In the first decision, on June 9, 2016, the United States Supreme Court affirmed the judgment of the Supreme Court of Puerto Rico that Puerto Rico and the United States are not separate sovereigns for purposes of the Double Jeopardy Clause contained in the Fifth Amendment of the U.S. Constitution in the appeal styled under the caption Commonwealth of Puerto Rico v. Sanchez Valle, No. 15-108. Opinion. Sanchez Valle was the first of two appeals heard by the U.S. Supreme Court this term involving Puerto Rico.

On June 13, 2016, the US Supreme Court also confirmed the decisions by the Court of Appeals for the First Circuit and by the United States District Court for the District of Puerto Rico that Puerto Rico’s Debt Enforcement & Recovery Act (DERA) was unconstitutional in the appeals styled under the caption Puerto Rico v. Franklin California Tax-Free Trust, 15-233, and Acosta-Febo v. Franklin California Tax-Free Trust, 15-255 (the “Franklin Fund Appeals”). Opinion. We previously covered the First Circuit’s decision here.

Puerto Rico Is Not a Separate Sovereign for Purposes of Double Jeopardy Clause

In Sanchez Valle, the US Supreme Court found that “the ultimate source of Puerto Rico’s prosecutorial power is the Federal Government–because when we trace that authority all the way back, we arrive at the doorstep of the U.S. Capitol—the Commonwealth and the United States are not separate sovereigns.” Op. at 17-18. Here, Puerto Rico’s authority to enact and enforce criminal law ultimately comes from Congress. Accordingly, the Double Jeopardy Clause bars both Puerto Rico and the United States from prosecuting a single person for the same conduct under equivalent criminal laws.
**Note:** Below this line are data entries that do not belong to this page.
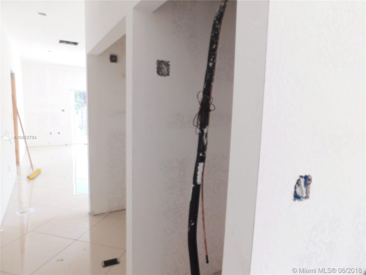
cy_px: 138
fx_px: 243
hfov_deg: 73.9
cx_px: 183
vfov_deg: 58.9
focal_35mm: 23
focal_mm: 4
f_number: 3
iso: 125
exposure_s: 1/40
The Supreme Court noted that “[t]he degree to which an entity exercises self-governance—whether autonomously managing its own affairs or continually submitting to outside direction—plays no role in the analysis.” Op. at 6-7. The test, the Supreme Court indicated, is “whether [the prosecuting entities] draw their authority to punish the offender from distinct sources of power. The inquiry is thus historical, not functional—looking at the deepest wellsprings, not the current exercise, of prosecutorial authority.” Op. at 7. The Supreme Court recognized that Congress authorized Puerto Rico to create the Puerto Rico Constitution. The Supreme Court also recognized Puerto Rico’s special relationship with the United States and its wide-ranging self-rule under its own constitution, but these facts do not factor into the analysis. While recognizing that “Congress has broad latitude to develop innovative approaches to territorial governance”, Op. at 16, “[b]ut … Congress … has no capacity … to erase or otherwise rewrite its own foundational role in conferring political authority. Or otherwise said, the delegator cannot make itself any less so—no matter how much authority it opts to hand over.” Op. at 16-17.
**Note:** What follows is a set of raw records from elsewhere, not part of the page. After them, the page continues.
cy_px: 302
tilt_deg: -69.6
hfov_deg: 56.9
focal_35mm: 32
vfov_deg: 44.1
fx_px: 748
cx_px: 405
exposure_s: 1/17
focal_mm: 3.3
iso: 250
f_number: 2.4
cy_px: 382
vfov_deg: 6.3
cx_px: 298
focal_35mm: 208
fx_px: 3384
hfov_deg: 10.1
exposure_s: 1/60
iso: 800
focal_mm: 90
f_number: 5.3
Bankruptcy Code Preempts Puerto Rico’s Recovery Act

In Franklin California Tax-Free Trust, the US Supreme Court found that section 903(1) of the Bankruptcy Code preempts the Puerto Rico Debt Enforcement and Recovery Act (the “Recovery Act”). Recognizing that the Bankruptcy Code had long included Puerto Rico as a “State,” but in 1984 Congress amended the definition of “State” to exclude Puerto Rico “for the purpose of defining who may be a debtor under chapter 9.” Op. at 1. Rejecting the Commonwealth’s arguments that the 1984 amendments made the preemption provisions of section 903(1) of the Bankruptcy Code inapplicable, the Court stated that “Puerto Rico remains a ‘State’” for other purposes related to Chapter 9, including that chapter’s pre-emption provision. That provision bars Puerto Rico from enacting its own municipal bankruptcy scheme to restructure the debt of its insolvent public utilities companies.” Op. at 1-2. The Supreme Court stated that “[b]arring Puerto Rico from ‘defining who may be a debtor under chapter 9’ is tantamount to barring Puerto Rico from ‘specifically authorizing’ which municipalities may file Chapter 9 petitions under the gateway provision. The amended definition of ‘State’ unequivocally excludes Puerto Rico as a ‘State’ for purposes of the gateway provision.” Op.at 10. The Supreme Court held that the text of the definition extends no further. “The Code’s pre-emption provision has prohibited States and Territories defined as ‘States’ from enacting their own municipal bankruptcy schemes for 70 years. Had Congress intended to ‘alter this fundamental detail of municipal bankruptcy, we would expect the text of the amended definition to say so” Op. at 11. “Puerto Rico is no less a ‘State’ for purposes of the pre-emption provision than it was before Congress amended the definition.” Op. at 10-11.